Gabriel Attal, le leader du parti Renaissance, a déclaré samedi 1er août qu’il proposerait « la plus grande réforme institutionnelle depuis 1958 » s’il est élu à la présidence de la République en 2027. Lors d’une campagne estivale dynamique, il vise à surpasser Édouard Philippe, président du parti Horizons, qui reste en tête dans les sondages.
Attal a exprimé son intention de soumettre aux Français une réforme d’envergure, incluant une nouvelle organisation territoriale visant à « déparisianiser la France » et à renforcer le pouvoir des maires. Dans un entretien accordé au Journal du dimanche, il a souligné l’importance de consulter les citoyens chaque année par le biais de référendums.

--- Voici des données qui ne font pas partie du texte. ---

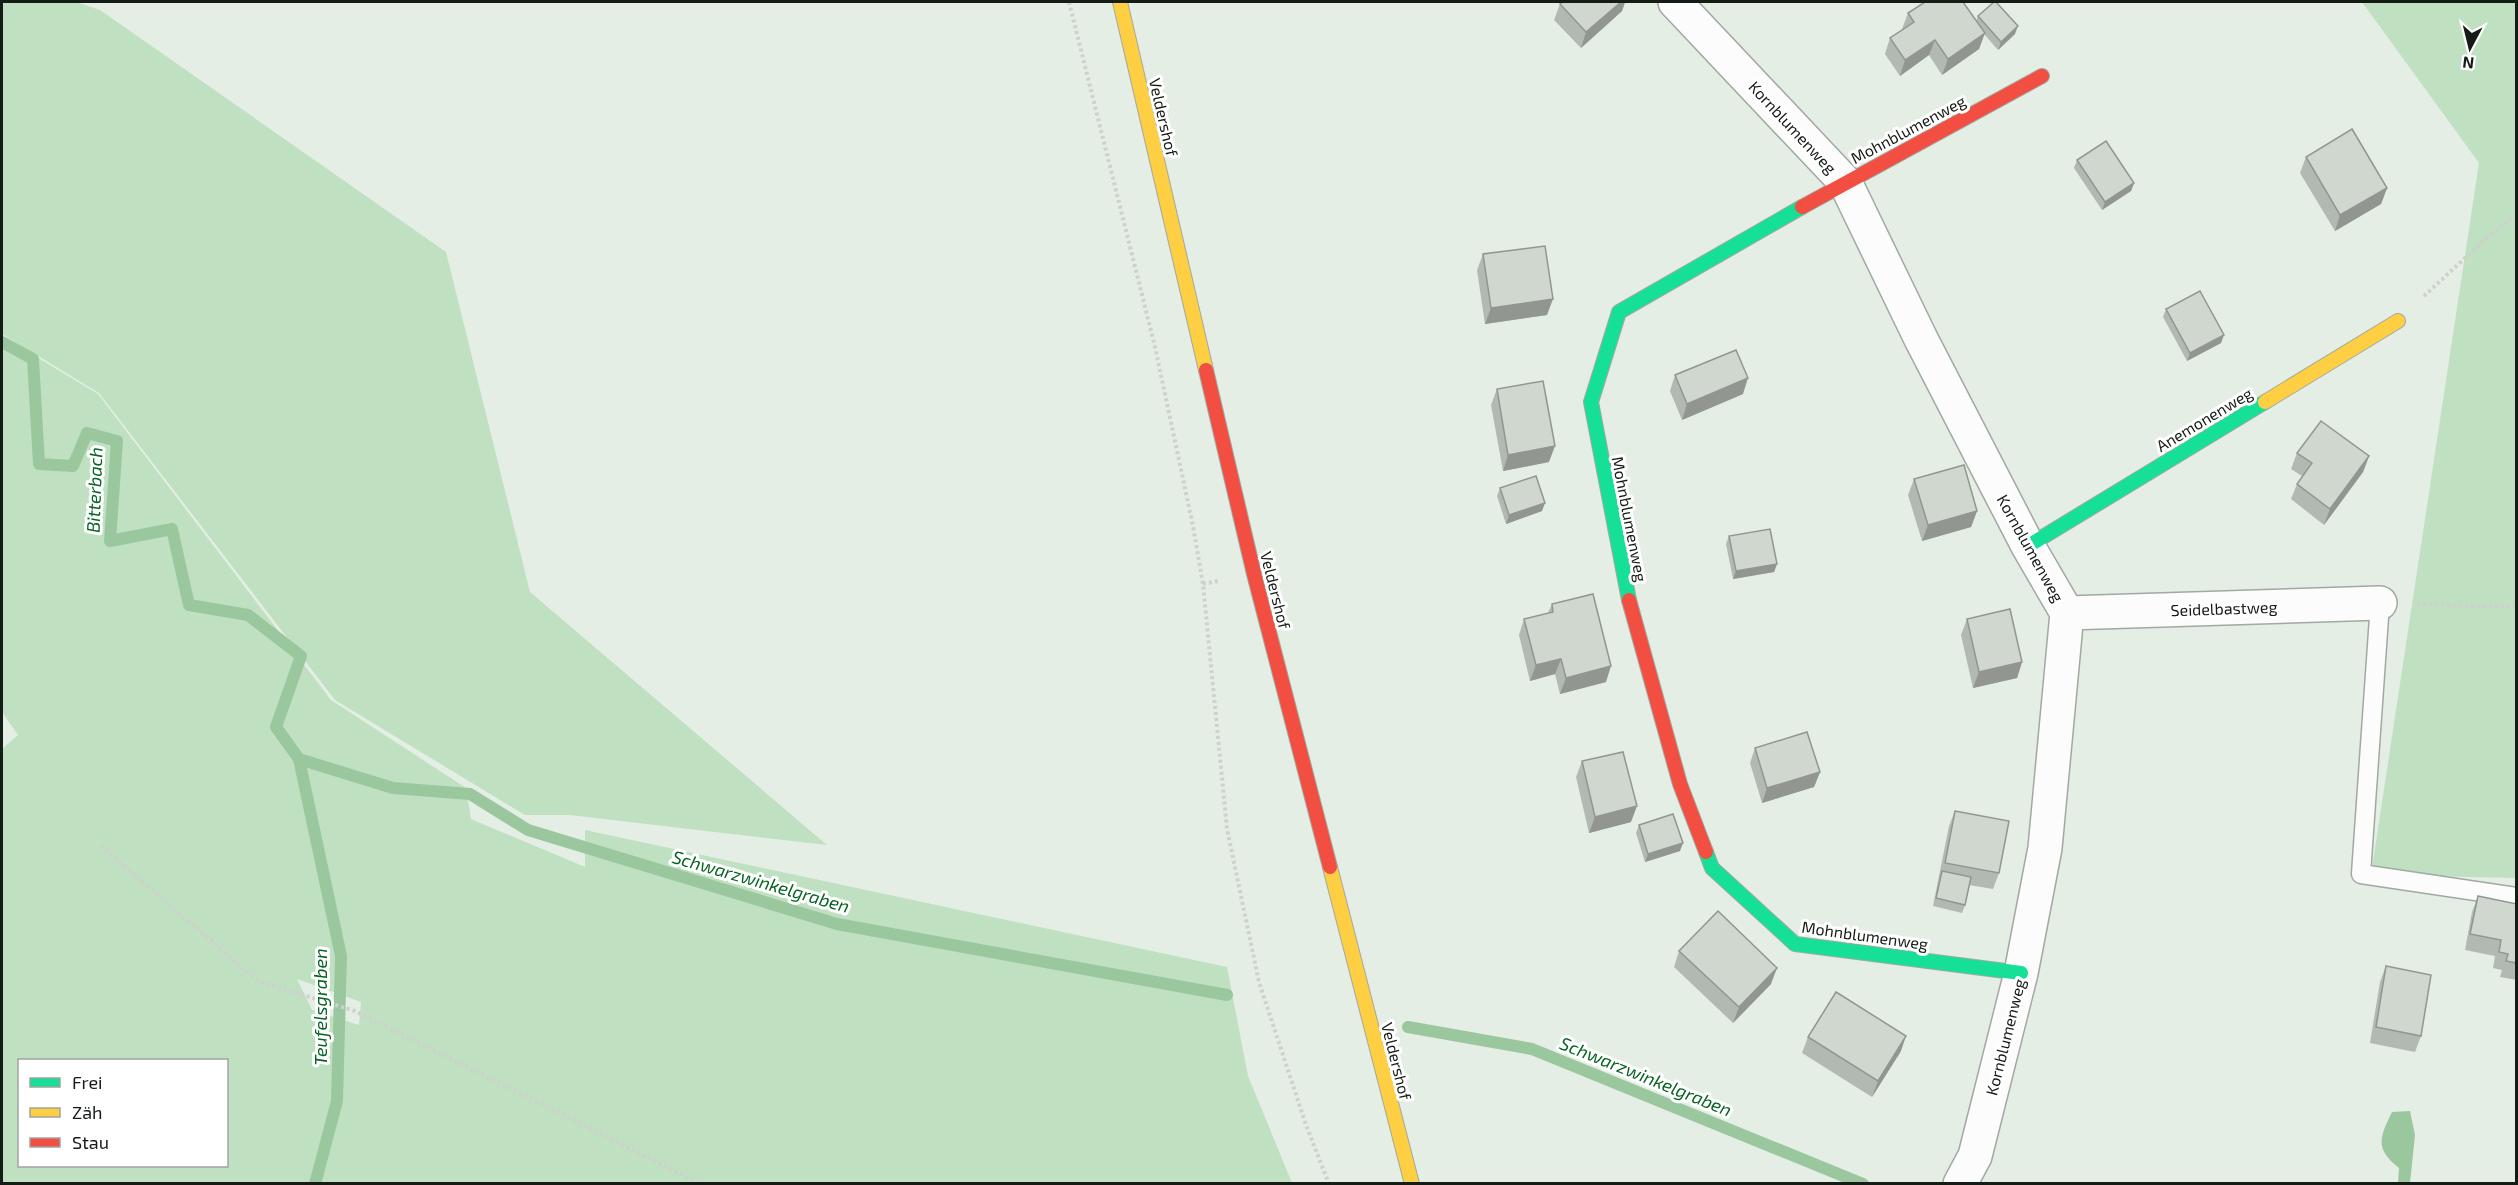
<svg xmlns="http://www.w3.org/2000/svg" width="2518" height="1185" font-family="'Exo 2',sans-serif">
<rect width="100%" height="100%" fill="#e4eee4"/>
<!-- green -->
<g fill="#bfe1c2" fill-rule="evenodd">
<polygon points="2,2 76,2 100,10 446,252 530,592 827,845 570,815 525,815 335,700 99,393 2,334"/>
<polygon points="2362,2 2516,2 2516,878 2371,875 2479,163"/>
<path d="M2,336L98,394L331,700L466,788L471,819L585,867V830L1227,967L1248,1076L1292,1183H2V749L18,735L2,712ZM297,979L361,1002L359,1025L312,1010ZM226,1060V1166H20V1060Z"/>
</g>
<!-- water -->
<path fill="#9bc79f" d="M2410,1111L2415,1135L2410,1183H2398L2399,1168C2374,1148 2380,1137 2392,1112Z"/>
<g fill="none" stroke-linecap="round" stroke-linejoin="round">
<!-- stream -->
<g stroke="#9bc79f" stroke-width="12">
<polyline points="2,342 33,359 39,464 73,466 87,433 117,441 110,541 172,529 189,605 248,615 301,656 276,727 299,759 341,956 337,1101 315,1184"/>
<polyline points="299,759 393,788 470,794 528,830 837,924 1227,995"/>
<polyline points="1408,1027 1532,1049 1863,1184"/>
</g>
<!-- lane casing -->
<g stroke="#a1a9a2" stroke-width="21">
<polyline id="lane" points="2380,603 2361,874 2516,897"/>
</g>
<!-- street casing -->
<g stroke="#a1a9a2" stroke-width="36">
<g id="street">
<polyline points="1675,2 1845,182 1921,339 2028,546 2067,613 2045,848 2021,973 1975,1156 1960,1184"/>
<polyline points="2067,613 2380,603"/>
</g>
</g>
<!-- fast casing -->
<g stroke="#a1a9a2" stroke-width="16">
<g id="fast">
<polyline points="2028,546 2265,402"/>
<polyline points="1629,600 1591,402 1619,312 1802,207"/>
<polyline points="1706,852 1712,868 1795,944 2021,973"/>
</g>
</g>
<!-- slow casing -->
<g stroke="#a1a9a2" stroke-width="16">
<g id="slow">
<polyline points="1120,2 1206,370"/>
<polyline points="2265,402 2398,321"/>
<polyline points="1330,867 1412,1184"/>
</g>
</g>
<!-- jam casing -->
<g stroke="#a1a9a2" stroke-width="16">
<g id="jam">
<polyline points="1802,207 2042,76"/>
<polyline points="1206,370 1254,574 1330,867"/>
<polyline points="1629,600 1680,784 1706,852"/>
</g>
</g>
<!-- path -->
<g stroke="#ced1ce" stroke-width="4" stroke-dasharray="3 3" stroke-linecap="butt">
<polyline points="1069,2 1155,347 1193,526 1203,584 1227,829 1259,982 1306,1125 1329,1184"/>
<polyline points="2424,296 2491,234 2516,216"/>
<polyline points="1203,584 1218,581"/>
<polyline points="2417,604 2516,607"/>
<polyline points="101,846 258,981 355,1011 701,1184"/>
</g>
<!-- lane -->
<use href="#lane" stroke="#fbfcfb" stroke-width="18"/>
<!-- street -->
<use href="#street" stroke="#fbfcfb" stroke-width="33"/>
<!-- fast -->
<use href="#fast" stroke="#16e098" stroke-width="14"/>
<!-- slow -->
<use href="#slow" stroke="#ffcf43" stroke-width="14"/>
<!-- jam -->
<use href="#jam" stroke="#f24e42" stroke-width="14"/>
</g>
<!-- wall -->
<g fill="#b2b9b2">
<polygon points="1563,2 1625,2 1622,11 1581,48 1554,20 1560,4"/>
<polygon points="1908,13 1976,21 1978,16 2015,34 1998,50 1984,34 1979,49 1942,75 1929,55 1900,76 1885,54 1890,38 1902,30 1902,29"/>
<polygon points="2306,157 2387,188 2381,204 2335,231 2300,173"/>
<polygon points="2077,160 2134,183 2131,191 2102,210 2074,168"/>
<polygon points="1483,254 1547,315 1485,324 1477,270"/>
<polygon points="2166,309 2221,343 2187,361 2163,317"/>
<polygon points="1675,375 1743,394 1682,420 1670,391"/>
<polygon points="1497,389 1549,462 1503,471 1491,405"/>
<polygon points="2297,453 2369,456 2363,472 2324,525 2291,499 2297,484 2302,476 2291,469"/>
<polygon points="1914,479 1977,511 1971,527 1922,541 1908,495"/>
<polygon points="1500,488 1542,511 1506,524 1497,496"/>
<polygon points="1729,536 1777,564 1774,572 1733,579 1726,544"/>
<polygon points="1552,604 1606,682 1560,694 1555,674 1530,681 1519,635 1524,619 1548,613"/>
<polygon points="1967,619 2022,662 2017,678 1973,688 1961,635"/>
<polygon points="1755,748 1820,772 1814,787 1762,803 1750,763"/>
<polygon points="1582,761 1631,822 1589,833 1576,777"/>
<polygon points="1955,811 1999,873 1993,889 1969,885 1965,905 1962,913 1933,906 1949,826"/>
<polygon points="1639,825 1680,851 1645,862 1636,833"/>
<polygon points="2478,896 2517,904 2517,980 2500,977 2502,970 2493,968 2495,956 2465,950 2472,912"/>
<polygon points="1679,951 1771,984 1733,1023 1674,967"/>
<polygon points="2386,966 2421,1036 2415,1052 2370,1043 2380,982"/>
<polygon points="1808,1037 1901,1051 1872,1097 1802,1053"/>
</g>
<!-- shaded-wall -->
<g fill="#919691">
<polygon points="1621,2 1625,2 1622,11 1581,48 1586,32"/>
<polygon points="2018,26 2015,34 1998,50 2001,42"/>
<polygon points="1985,33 1979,49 1942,75 1948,59"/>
<polygon points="1935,40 1929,55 1900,76 1905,60"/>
<polygon points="2134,183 2131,191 2102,210 2105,202"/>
<polygon points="2387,188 2381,204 2335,231 2340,215"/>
<polygon points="1553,299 1547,315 1485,324 1491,308"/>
<polygon points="2224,335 2221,343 2187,361 2190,353"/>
<polygon points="1748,378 1743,394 1682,420 1687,404"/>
<polygon points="1555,446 1549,462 1503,471 1508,455"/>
<polygon points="2369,456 2363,472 2324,525 2330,509"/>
<polygon points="1545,503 1542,511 1506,524 1509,515"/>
<polygon points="1977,511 1971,527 1922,541 1928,525"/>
<polygon points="1777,564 1774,572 1733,579 1736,571"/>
<polygon points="1561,659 1555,674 1530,681 1536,665"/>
<polygon points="2022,662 2017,678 1973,688 1979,672"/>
<polygon points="1611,666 1606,682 1560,694 1566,678"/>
<polygon points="1820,772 1814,787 1762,803 1767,788"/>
<polygon points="1637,806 1631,822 1589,833 1595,817"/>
<polygon points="1683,843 1680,851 1645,862 1648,854"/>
<polygon points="1777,968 1771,984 1733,1023 1739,1007"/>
<polygon points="1906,1036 1901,1051 1872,1097 1878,1081"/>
</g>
<!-- building -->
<g fill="#cfd7cf" stroke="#919691" stroke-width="1.5">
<polygon points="1563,2 1621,2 1586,32 1560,4"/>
<polygon points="1925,2 1963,2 1985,33 1948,59 1935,40 1905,60 1890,38 1914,22 1908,13"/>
<polygon points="1994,2 1996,2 2018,26 2001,42 1978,16"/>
<polygon points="2352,129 2387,188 2340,215 2306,157"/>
<polygon points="2106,141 2134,183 2105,202 2077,160"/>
<polygon points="1545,246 1553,299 1491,308 1483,254"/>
<polygon points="2200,291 2224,335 2190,353 2166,309"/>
<polygon points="1736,350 1748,378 1687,404 1675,375"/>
<polygon points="1543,381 1555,446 1508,455 1497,389"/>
<polygon points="2321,421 2369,456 2330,509 2297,484 2312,463 2297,453"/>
<polygon points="1964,465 1977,511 1928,525 1914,479"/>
<polygon points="1536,476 1545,503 1509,515 1500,488"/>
<polygon points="1770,529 1777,564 1736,571 1729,536"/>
<polygon points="1593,594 1611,666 1566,678 1561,659 1536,665 1524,619 1553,612 1552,604"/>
<polygon points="2010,609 2022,662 1979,672 1967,619"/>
<polygon points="1807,732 1820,772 1767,788 1755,748"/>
<polygon points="1623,752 1637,806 1595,817 1582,761"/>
<polygon points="1955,811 2009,821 1999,873 1945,863"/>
<polygon points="1673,814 1683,843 1648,854 1639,825"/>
<polygon points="1942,871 1971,877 1965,905 1936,898"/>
<polygon points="2478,896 2517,904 2517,963 2506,961 2508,954 2499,952 2501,940 2470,934"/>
<polygon points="1718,911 1777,968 1739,1007 1679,951"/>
<polygon points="2386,966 2431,975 2421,1036 2376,1027"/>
<polygon points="1836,992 1906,1036 1878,1081 1808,1037"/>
</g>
<g text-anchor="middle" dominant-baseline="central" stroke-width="6" stroke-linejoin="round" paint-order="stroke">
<!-- street labels -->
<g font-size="16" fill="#151b15" stroke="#fff">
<text transform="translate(1164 117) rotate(77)">Veldershof</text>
<text transform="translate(1793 127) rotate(47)">Kornblumenweg</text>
<text transform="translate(1908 129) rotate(-28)">Mohnblumenweg</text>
<text transform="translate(2204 419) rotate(-31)">Anemonenweg</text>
<text transform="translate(1630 519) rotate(79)">Mohnblumenweg</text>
<text transform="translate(2031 548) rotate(61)">Kornblumenweg</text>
<text transform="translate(1276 590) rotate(76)">Veldershof</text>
<text transform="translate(2224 608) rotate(-2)">Seidelbastweg</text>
<text transform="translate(1865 935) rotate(8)">Mohnblumenweg</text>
<text transform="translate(2005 1037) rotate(-76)">Kornblumenweg</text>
<text transform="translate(1397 1061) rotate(76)">Veldershof</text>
</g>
<!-- water labels -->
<g font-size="18" font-style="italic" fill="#076323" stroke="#fff">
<text transform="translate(94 490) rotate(-88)">Bitterbach</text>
<text transform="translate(761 881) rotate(16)">Schwarzwinkelgraben</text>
<text transform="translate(320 1007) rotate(-90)">Teufelsgraben</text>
<text transform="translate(1646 1076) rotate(22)">Schwarzwinkelgraben</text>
</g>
</g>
<!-- border -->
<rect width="2518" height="1185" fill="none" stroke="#151b15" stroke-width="6"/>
<!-- legend -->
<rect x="18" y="1059" width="210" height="108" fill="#ffffff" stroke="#a1a4a1" stroke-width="1.5"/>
<rect x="30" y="1078" width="30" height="9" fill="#16e098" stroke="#a1a4a1" stroke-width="1.5"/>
<text x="72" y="1089" font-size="18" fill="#151b15">Frei</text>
<rect x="30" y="1108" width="30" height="9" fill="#ffcf43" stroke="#a1a4a1" stroke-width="1.5"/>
<text x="72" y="1119" font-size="18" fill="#151b15">Zäh</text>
<rect x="30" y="1138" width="30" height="9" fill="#f24e42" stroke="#a1a4a1" stroke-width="1.5"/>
<text x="72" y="1149" font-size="18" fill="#151b15">Stau</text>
<!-- north arrow -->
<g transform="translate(2470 48) rotate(187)" stroke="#ffffff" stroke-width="4.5" paint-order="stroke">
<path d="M0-4.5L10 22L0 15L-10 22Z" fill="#151b15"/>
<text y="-9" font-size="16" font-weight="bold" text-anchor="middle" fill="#151b15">N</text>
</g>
</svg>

Limiter l’empilement des recours administratifs
Le candidat a proposé d’inscrire dans la Constitution un « principe de rapidité », stipulant un délai maximal de deux mois pour que l’administration réponde à toute demande. Il souhaite également limiter à dix-huit mois le traitement de tous les recours administratifs, afin d’éviter que des projets ne soient bloqués pendant de longues périodes.
Pour mettre en œuvre sa politique, Attal a l’intention de réformer le système de nomination des postes clés de l’administration, affirmant que le président élu devrait pouvoir nommer des responsables ayant le mandat politique d’appliquer son programme.
Baisse du nombre de parlementaires et référendum chaque année
Gabriel Attal a promis de réduire le nombre de parlementaires, passant de 577 députés à 350 et de 348 sénateurs à 200, dans un souci d’efficacité et d’économies budgétaires. Il envisage également d’organiser un référendum annuel sur des questions discutées avec les partis politiques et les partenaires sociaux.
Attal a évoqué des réformes en profondeur dans le système judiciaire, ainsi que des quotas pour l’immigration et un plan de départs volontaires de 100.000 fonctionnaires, accompagné d’une prime de départ. Sur le sujet des retraites, il a réitéré son souhait de supprimer l’âge légal de départ, en faveur d’un système universel intégrant une part de capitalisation.
Si les sondages de début 2027 le placent en concurrence directe avec Édouard Philippe, Attal propose un « vote de départage », une idée qui n’est pas encore retenue par son rival. Il continue de promouvoir un message d’optimisme et d’énergie, contrastant avec un discours plus austère.